Self-Taught New Bedford Hockey Player Makes Quincy College Men’s Hockey Team
Robert Thibeault is living proof that dreams do come true.
The 29-year-old New Bedford native has been an avid hockey fan his entire life and is now doing what he loves most on a pair of ice skates for Quincy College.
The freshman may be the oldest guy on the team, but it was no easy pass onto the roster. He said the school was looking for more "big guys" to try out so he gave it his best shot.
"I went out and did awful," Thibeault said. "I could not compete with the guys on the team who all have a pretty impressive and accomplished background in the sport."
However, after a good month of skating with the team, the coach began to see great improvement in Thibeault. A few months later, after sitting on the bench, practicing, playing hard and focusing on his schoolwork, Thibeault earned a spot on the Quincy College men's hockey team. This is the first year for Quincy as a hockey program in the New England Independent Hockey Conference Collegiate Hockey Federation.
"I started playing hockey when I was about 2 years old," Thibeault said. "My Dad played hockey and my uncles played hockey and it was the first sport I ever learned as a kid. I just picked up a stick, went out onto the kitchen floor and started whacking around a bureau knob. The rest is history."

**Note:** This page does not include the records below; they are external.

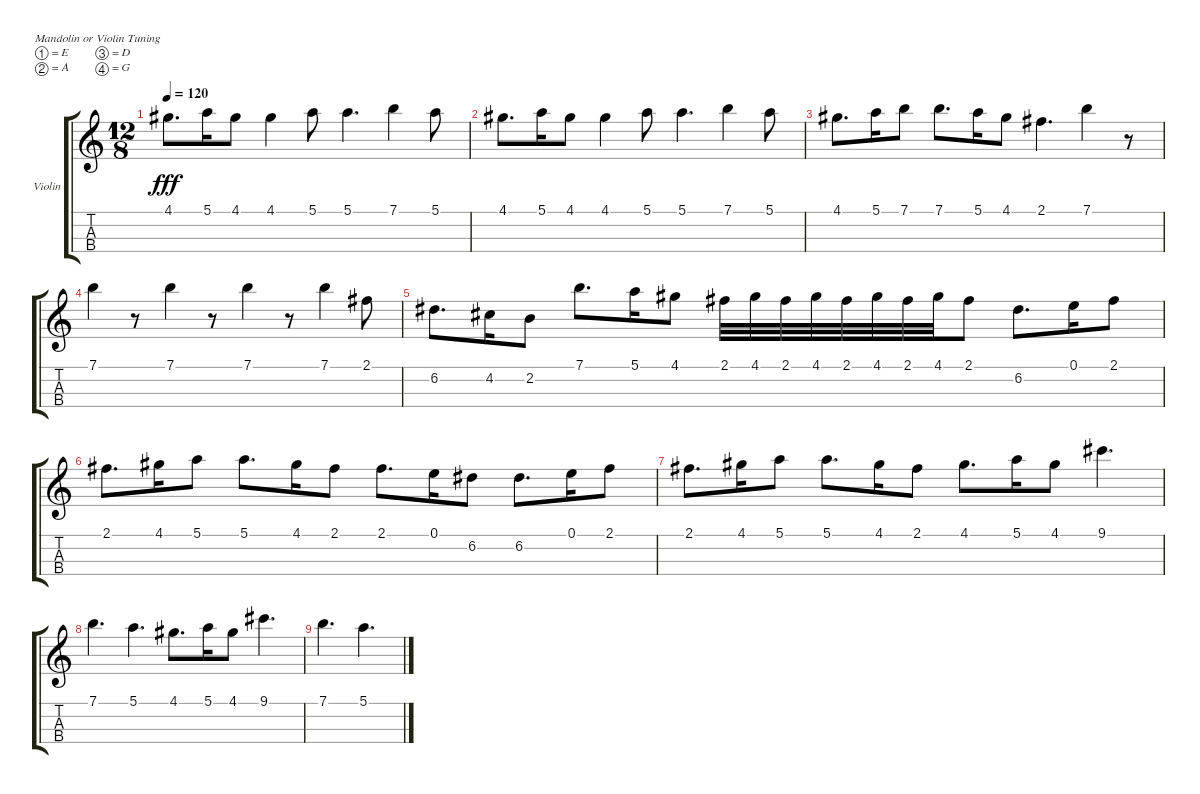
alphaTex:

\defaultSystemsLayout 4
\bracketExtendMode groupsimilarinstruments
\firstSystemTrackNameOrientation horizontal
\otherSystemsTrackNameOrientation horizontal
\track ("Violin" "Violin") {instrument violin}
\staff {score tabs}
\tuning (E5 A4 D4 G3)
\ts (12 8)
\tempo 120
\clef g2
\ks c
4.1.8{d dy fff} 5.1.16 4.1.8 4.1.4 5.1.8 5.1.4{d} 7.1.4 5.1.8 |
4.1.8{d} 5.1.16 4.1.8 4.1.4 5.1.8 5.1.4{d} 7.1.4 5.1.8 |
4.1.8{d} 5.1.16 7.1.8 7.1.8{d} 5.1.16 4.1.8 2.1.4{d} 7.1.4 r.8 |
7.1.4 r.8 7.1.4 r.8 7.1.4 r.8 7.1.4 2.1.8 |
6.2.8{d} 4.2.16 2.2.8 7.1.8{d} 5.1.16 4.1.8 2.1.32 4.1.32 2.1.32 4.1.32 2.1.32 4.1.32 2.1.32 4.1.32 2.1.8 6.2.8{d} 0.1.16 2.1.8 |
2.1.8{d} 4.1.16 5.1.8 5.1.8{d} 4.1.16 2.1.8 2.1.8{d} 0.1.16 6.2.8 6.2.8{d} 0.1.16 2.1.8 |
2.1.8{d} 4.1.16 5.1.8 5.1.8{d} 4.1.16 2.1.8 4.1.8{d} 5.1.16 4.1.8 9.1.4{d} |
7.1.4{d} 5.1.4{d} 4.1.8{d} 5.1.16 4.1.8 9.1.4{d} |
7.1.4{d} 5.1.4{d}
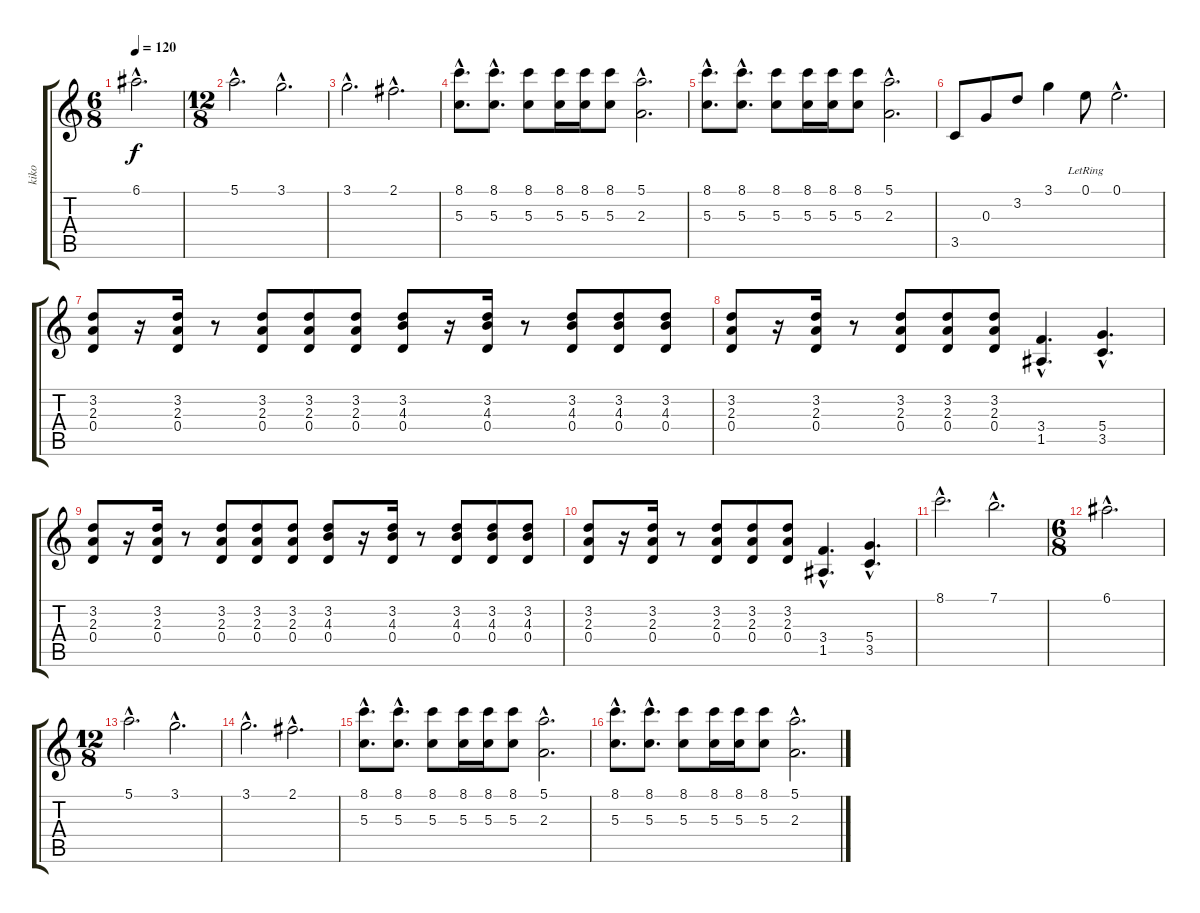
\track ("kiko" "kiko") {instrument distortionguitar}
\staff {score tabs}
\tuning (E4 B3 G3 D3 A2 E2) {hide}
\ts (6 8)
\tempo 120
\clef g2
\ks c
6.1{hac}.2{d dy f} |
\ts (12 8)
5.1{hac}.2{d} 3.1{hac}.2{d} |
3.1{hac}.2{d} 2.1{hac}.2{d} |
(8.1{hac} 5.3{hac}).8{d} (8.1{hac} 5.3{hac}).8{d} (8.1 5.3).8 (8.1 5.3).16 (8.1 5.3).16 (8.1 5.3).8 (5.1{hac} 2.3{hac}).2{d} |
(8.1{hac} 5.3{hac}).8{d} (8.1{hac} 5.3{hac}).8{d} (8.1 5.3).8 (8.1 5.3).16 (8.1 5.3).16 (8.1 5.3).8 (5.1{hac} 2.3{hac}).2{d} |
3.5.8 0.3.8 3.2.8 3.1.4 0.1{lr}.8 0.1{hac}.2{d} |
(3.2 2.3 0.4).8 r.16 (3.2 2.3 0.4).16 r.8 (3.2 2.3 0.4).8 (3.2 2.3 0.4).8 (3.2 2.3 0.4).8 (3.2 4.3 0.4).8 r.16 (3.2 4.3 0.4).16 r.8 (3.2 4.3 0.4).8 (3.2 4.3 0.4).8 (3.2 4.3 0.4).8 |
(3.2 2.3 0.4).8 r.16 (3.2 2.3 0.4).16 r.8 (3.2 2.3 0.4).8 (3.2 2.3 0.4).8 (3.2 2.3 0.4).8 (3.4{hac} 1.5{hac}).4{d} (5.4{hac} 3.5{hac}).4{d} |
(3.2 2.3 0.4).8 r.16 (3.2 2.3 0.4).16 r.8 (3.2 2.3 0.4).8 (3.2 2.3 0.4).8 (3.2 2.3 0.4).8 (3.2 4.3 0.4).8 r.16 (3.2 4.3 0.4).16 r.8 (3.2 4.3 0.4).8 (3.2 4.3 0.4).8 (3.2 4.3 0.4).8 |
(3.2 2.3 0.4).8 r.16 (3.2 2.3 0.4).16 r.8 (3.2 2.3 0.4).8 (3.2 2.3 0.4).8 (3.2 2.3 0.4).8 (3.4{hac} 1.5{hac}).4{d} (5.4{hac} 3.5{hac}).4{d} |
8.1{hac}.2{d} 7.1{hac}.2{d} |
\ts (6 8)
6.1{hac}.2{d} |
\ts (12 8)
5.1{hac}.2{d} 3.1{hac}.2{d} |
3.1{hac}.2{d} 2.1{hac}.2{d} |
(8.1{hac} 5.3{hac}).8{d} (8.1{hac} 5.3{hac}).8{d} (8.1 5.3).8 (8.1 5.3).16 (8.1 5.3).16 (8.1 5.3).8 (5.1{hac} 2.3{hac}).2{d} |
(8.1{hac} 5.3{hac}).8{d} (8.1{hac} 5.3{hac}).8{d} (8.1 5.3).8 (8.1 5.3).16 (8.1 5.3).16 (8.1 5.3).8 (5.1{hac} 2.3{hac}).2{d}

Growing up, Thibeault loved watching the Mighty Ducks, Boston Bruins and his father play the game.
"Our family has a long history in hockey," Thibeault said. "We're from Quebec (both parents' sides). We have some pro players from Finland in our family and it became a big passion of mine. The only problem is that my parents couldn't afford it.
"I would play out in the streets with my friends since it was the only way I could afford to play. Eventually, I taught myself how to skate on the local ponds, how to back-skate, cross over, glide with the puck and stick handling. I wasn't the best skater at the time, but I could hit anything with a puck and I can stick-handle for days."
When it comes to role models, Thibeault gave a nod to some SouthCoast figures.
"I've got to give it to Brian Pothier who's also from New Bedford. Ever since I was a kid and found out he went to the NHL, I would watch him play at New Bedford High," Thibeault said. "It made me want to be a New Bedford Whaler. I wanted to play for New Bedford High hockey so badly because of Brian and even Kenny Gouveia and Coach John Sullivan. Even Mark Frey, who played for New Bedford Voc-Tech. New Bedford had such a hotbed for hockey back then. I wanted to be just like these guys. Paul Correia from the Mighty Ducks was also another favorite player of mine growing up as well as Wayne Gretzky and Cam Neely."
The men's team is in the playoffs with a three-win streak preparing for its next match against the national reigning 2022 champions Babson College on Friday, Feb. 3.
"This is a very big game," Thibeault said. "Then, after that, we have UNH (University of New Hampshire). The goal is to get to nationals in Philly (Philadelphia)."
Thibeault has been offered a three-year contract with Quincy and will continue to spread positivity with a message to anyone back home looking to pursue their dreams as he did.
"Keep following your dreams, play hard, and if you put in the hard work and give 101% always, you have a chance. Don't ever let anybody tell you that you don't. If you believe hard enough, work hard enough and give determination and full heart, you can't lose.